I have seen this problem in a book .
But I don't know what should be the solution . Question is
There is a sequence defined by $$\sqrt[1]{1},\sqrt[2]{2},\sqrt[3]{3},\sqrt[4]{4},\cdots,\sqrt[n-1]{n-1},\sqrt[n]{n}$$
We have to find the largest number in this sequence.
What I did is as usual what I do when comparing two irrational numbers
I compared $\sqrt[1]{1} $ & $\sqrt[2]{2}$ and found that $\sqrt[2]{2}$ is greater.
Then I compared $\sqrt[3]{3} $ &$\sqrt[2]{2}$ and found $\sqrt[3]{3}$ is greater.
Then I compared $\sqrt[3]{3} $& $\sqrt[4]{4}$ and found $\sqrt[3]{3}$ is greater.
And then I compared $\sqrt[5]{5}$&$\sqrt[4]{4}$ and found $\sqrt[4]{4}$ is greater.
And finally I compared $\sqrt[5]{5}$&$\sqrt[6]{6}$ and found $\sqrt[5]{5}$ is greater.

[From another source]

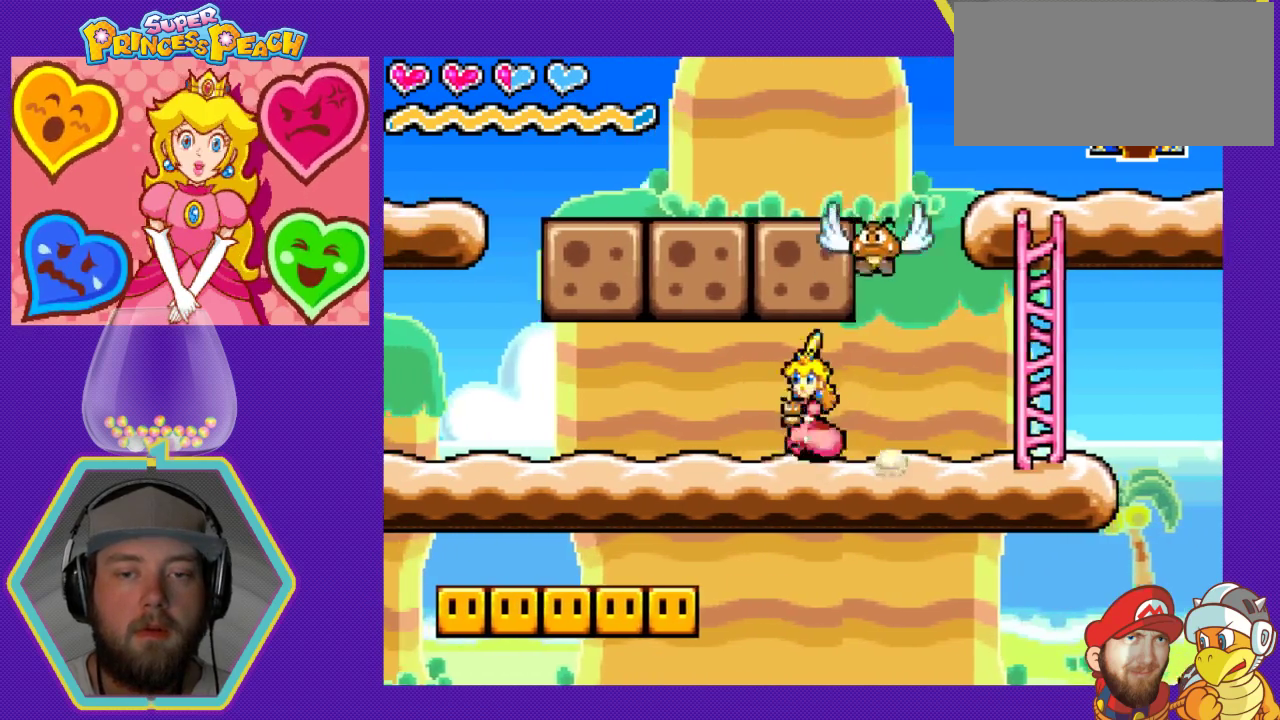
{"buttons": ["DPAD_LEFT"], "events": [[33, "B", "up"]]}
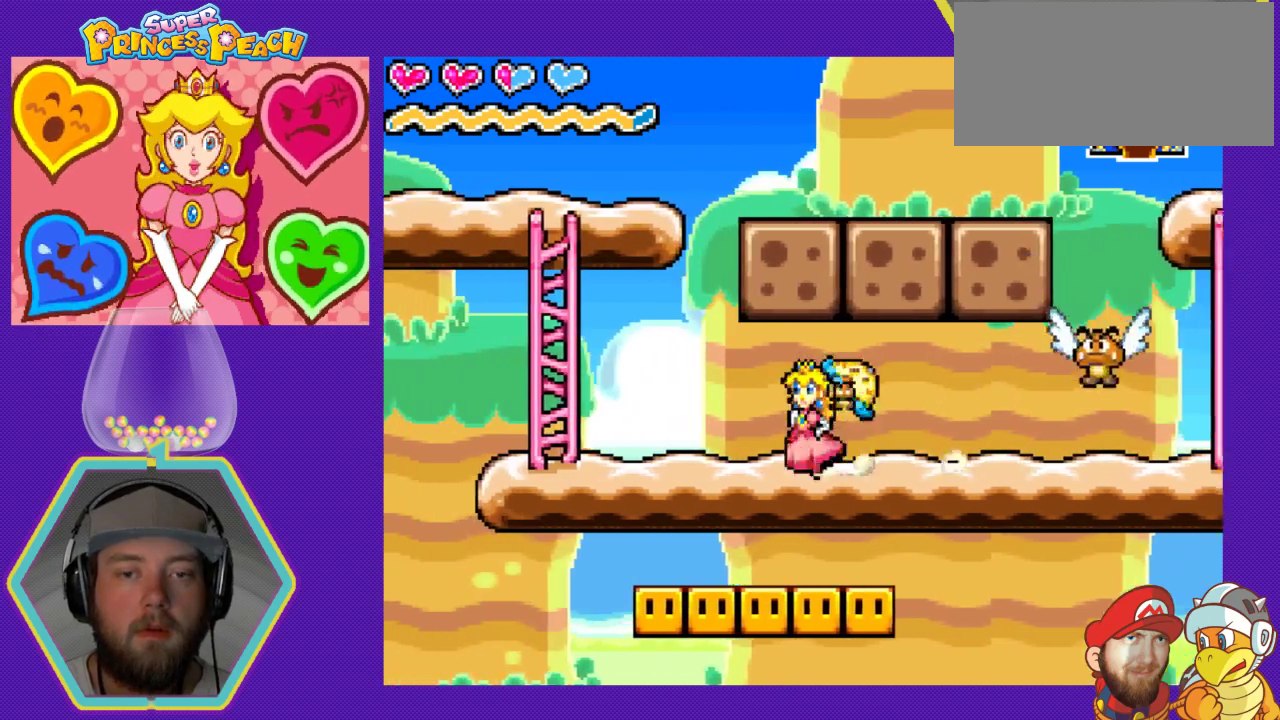
{"buttons": ["DPAD_DOWN"], "events": [[233, "DPAD_DOWN", "down"], [233, "DPAD_LEFT", "up"]]}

I cannot guarantee will it work up to infinity or not and found $\sqrt[3]{3}$ is greatest term.
And now I have to prove my result.
More generally I have to prove that $\sqrt[n]{n}\gt \sqrt[n+1]{n+1}$ for all $n\in\mathbb N$ and $n\gt 2$
I applied induction to prove it but didn't got the solution.
Please help me in proving this .
Or please tell me an alternative way to tell which number is largest in the sequence.
Notice that your inequality is equivalent to $$ n^{n+1} > (n+1)^n = \sum_{k=0}^{n} {n \choose k} n^{n-k}. $$ Now, the sum on the right has $n+1$ terms. A simple upper bound for a generic term is $$ {n \choose k} n^{n-k} \le \frac{n^k}{k!} n^{n-k} = \frac{n^n}{k!}.$$ Thus, we have $$ (n+1)^n \le n^n(1 + 1 + \frac1{2!} + \ldots + \frac1{n!}) \le n^n \cdot e. $$ Using that for $n \geq 3$ we have also $n > e$, we get $(n+1)^n < n^n \cdot n = n^{n+1}.$